Poem of the Week / This Is Your Chance to Be Present

What happens when you see the person who is never in the picture? Dutch poet Ester Naomi Perquin conjures the invisible.

The Last Unknown Person

Ester Naomi Perquin

So you’ve lived in secret, were born
underground, have never been in the picture.

So you lived in places where no one came to look,
no dog roamed desolately, nose close to the ground,
you were never tempted to
stroke anyone in full view.

You didn’t utter any well-turned phrases,
did not show a careful face – how,
if we did not see you, did you live?

Were you hiding from someone somewhere?
Did you see it the other way round – did we vanish
as long as you had no part in us?

You can’t leave the way you arrived,
in the dark, as a secret. Sit as
you are, and we will zoom in.

This is your chance to be present.

Translated from Dutch by Paul Vincent. From “Namens de ander” (On Behalf of The Other), Uitgeverij G.A. van Oorschot, Amsterdam, 2009).

***

Ester Naomi Perquin, a recent guest of the Sha’ar Poetry Festival in Haifa, is blessed with the gift of being able to see the invisible and show it to readers, as this poem demonstrates.

Born in Utrecht in 1980, she has been living in Rotterdam for the past 12 years.
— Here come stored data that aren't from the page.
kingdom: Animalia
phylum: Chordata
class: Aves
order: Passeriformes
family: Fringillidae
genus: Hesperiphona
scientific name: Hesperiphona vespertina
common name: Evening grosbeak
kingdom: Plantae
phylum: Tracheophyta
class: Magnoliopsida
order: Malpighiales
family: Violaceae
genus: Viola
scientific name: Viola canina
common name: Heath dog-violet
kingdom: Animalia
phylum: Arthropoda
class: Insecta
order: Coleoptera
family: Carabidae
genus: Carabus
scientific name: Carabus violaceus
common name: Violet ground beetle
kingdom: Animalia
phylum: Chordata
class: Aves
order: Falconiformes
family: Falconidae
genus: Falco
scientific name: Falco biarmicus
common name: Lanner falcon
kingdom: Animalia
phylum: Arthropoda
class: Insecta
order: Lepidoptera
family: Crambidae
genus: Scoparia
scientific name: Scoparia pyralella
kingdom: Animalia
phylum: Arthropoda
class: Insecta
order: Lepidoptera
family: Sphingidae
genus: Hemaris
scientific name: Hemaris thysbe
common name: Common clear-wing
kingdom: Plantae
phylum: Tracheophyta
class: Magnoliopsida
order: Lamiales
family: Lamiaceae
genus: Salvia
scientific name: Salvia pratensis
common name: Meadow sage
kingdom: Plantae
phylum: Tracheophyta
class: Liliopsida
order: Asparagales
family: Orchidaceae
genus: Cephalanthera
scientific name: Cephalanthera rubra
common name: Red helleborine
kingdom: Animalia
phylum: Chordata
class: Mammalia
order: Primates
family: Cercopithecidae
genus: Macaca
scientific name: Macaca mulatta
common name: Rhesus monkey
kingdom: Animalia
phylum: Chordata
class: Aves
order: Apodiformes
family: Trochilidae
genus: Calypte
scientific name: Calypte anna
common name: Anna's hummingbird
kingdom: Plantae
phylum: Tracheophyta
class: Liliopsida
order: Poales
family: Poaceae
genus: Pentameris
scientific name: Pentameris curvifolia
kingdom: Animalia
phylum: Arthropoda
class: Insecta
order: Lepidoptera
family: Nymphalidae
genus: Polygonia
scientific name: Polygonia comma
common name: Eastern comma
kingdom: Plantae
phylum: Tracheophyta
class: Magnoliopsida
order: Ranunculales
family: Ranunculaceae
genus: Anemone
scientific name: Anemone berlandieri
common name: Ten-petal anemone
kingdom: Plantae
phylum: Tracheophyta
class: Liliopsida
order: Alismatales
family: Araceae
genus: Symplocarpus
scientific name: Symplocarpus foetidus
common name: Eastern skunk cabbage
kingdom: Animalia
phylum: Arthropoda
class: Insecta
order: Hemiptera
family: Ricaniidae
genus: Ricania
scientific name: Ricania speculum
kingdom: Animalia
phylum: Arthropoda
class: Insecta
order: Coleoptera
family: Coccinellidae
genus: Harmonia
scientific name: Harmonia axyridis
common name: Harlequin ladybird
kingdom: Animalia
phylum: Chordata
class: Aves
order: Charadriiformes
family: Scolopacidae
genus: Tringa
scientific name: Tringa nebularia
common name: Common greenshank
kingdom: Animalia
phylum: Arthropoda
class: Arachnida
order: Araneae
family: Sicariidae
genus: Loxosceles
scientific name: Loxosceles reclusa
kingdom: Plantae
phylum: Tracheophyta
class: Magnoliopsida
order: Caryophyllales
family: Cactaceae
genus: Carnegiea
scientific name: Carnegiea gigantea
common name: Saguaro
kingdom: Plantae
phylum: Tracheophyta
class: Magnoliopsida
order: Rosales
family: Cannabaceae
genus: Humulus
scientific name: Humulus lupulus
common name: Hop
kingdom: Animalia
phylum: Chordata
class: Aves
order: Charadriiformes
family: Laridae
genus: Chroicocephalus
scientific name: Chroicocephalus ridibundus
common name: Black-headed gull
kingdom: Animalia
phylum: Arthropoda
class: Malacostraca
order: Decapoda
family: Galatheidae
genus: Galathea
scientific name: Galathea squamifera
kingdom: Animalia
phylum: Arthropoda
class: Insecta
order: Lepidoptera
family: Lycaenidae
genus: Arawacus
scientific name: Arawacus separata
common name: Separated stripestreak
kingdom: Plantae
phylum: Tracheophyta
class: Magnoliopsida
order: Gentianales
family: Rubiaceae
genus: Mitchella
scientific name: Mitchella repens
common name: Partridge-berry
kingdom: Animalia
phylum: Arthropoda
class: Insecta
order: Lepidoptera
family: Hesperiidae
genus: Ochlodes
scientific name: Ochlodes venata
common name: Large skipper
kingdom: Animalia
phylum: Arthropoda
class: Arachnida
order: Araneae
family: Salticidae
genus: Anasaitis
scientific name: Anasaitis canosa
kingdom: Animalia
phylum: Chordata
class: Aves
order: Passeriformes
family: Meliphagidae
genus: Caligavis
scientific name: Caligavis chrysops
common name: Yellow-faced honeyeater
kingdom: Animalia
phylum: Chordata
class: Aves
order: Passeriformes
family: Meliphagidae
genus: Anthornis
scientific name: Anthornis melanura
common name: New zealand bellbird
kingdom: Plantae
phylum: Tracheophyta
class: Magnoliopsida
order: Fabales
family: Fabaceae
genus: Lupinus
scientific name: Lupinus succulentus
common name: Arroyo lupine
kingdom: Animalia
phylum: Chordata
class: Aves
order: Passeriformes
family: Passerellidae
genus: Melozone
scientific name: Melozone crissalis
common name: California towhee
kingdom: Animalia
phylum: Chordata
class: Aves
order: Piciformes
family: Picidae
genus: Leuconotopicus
She supported her creative writing studies in Amsterdam by working as a prison guard; in 2011 and 2012 she served as the City Poet of Rotterdam. Her three volumes of poetry have won her prestigious prizes in the Netherlands. Read more of Perquin’s poetry in English and listen to her reading in Dutch here.

In an email to Haaretz, Perquin writes:

“I believe the world revolves around fragments of lives, details, little objects and twists. A smile can save a life. A look can change history. Maybe that is why I feel such a strong love for poetry. The fact that you can unfold a single line and unfold it again and again until it completely covers you.

“One of the first things I wrote was a play, actually, a series of monologues for different kinds of women. Women who I am, probably. A personality is almost a group of people, isn’t it? I rarely agree with myself. My head is such a limited place and it would make me nuts to stay inside. And if you look closely at someone else it is hard not to wonder: What is their story? Why do they behave in this particular manner? I am just a lot of coincidences wrapped in skin. I mean: I could have been someone else so easily.

“My father became seriously interested in Jewish religion and culture at an early age (and chose to become Jewish). He studied Hebrew fanatically. In a short time he became a Hebrew teacher, speaking the language fluently. He felt at home amongst the Jews he knew, he felt like he belonged. There were a lot of visitors those days. Hebrew students, a rabbi, Jewish friends. I remember the conversations they had in the living room, loud and passionate, filled with laughter. The joy of debating and gaining insight and knowledge. Because my father died very young, at the age of 34, much to his regret never having seen Israel, it was very emotional for me to visit your country.” 

Musings:

*Have you seen the person in the poem? Where?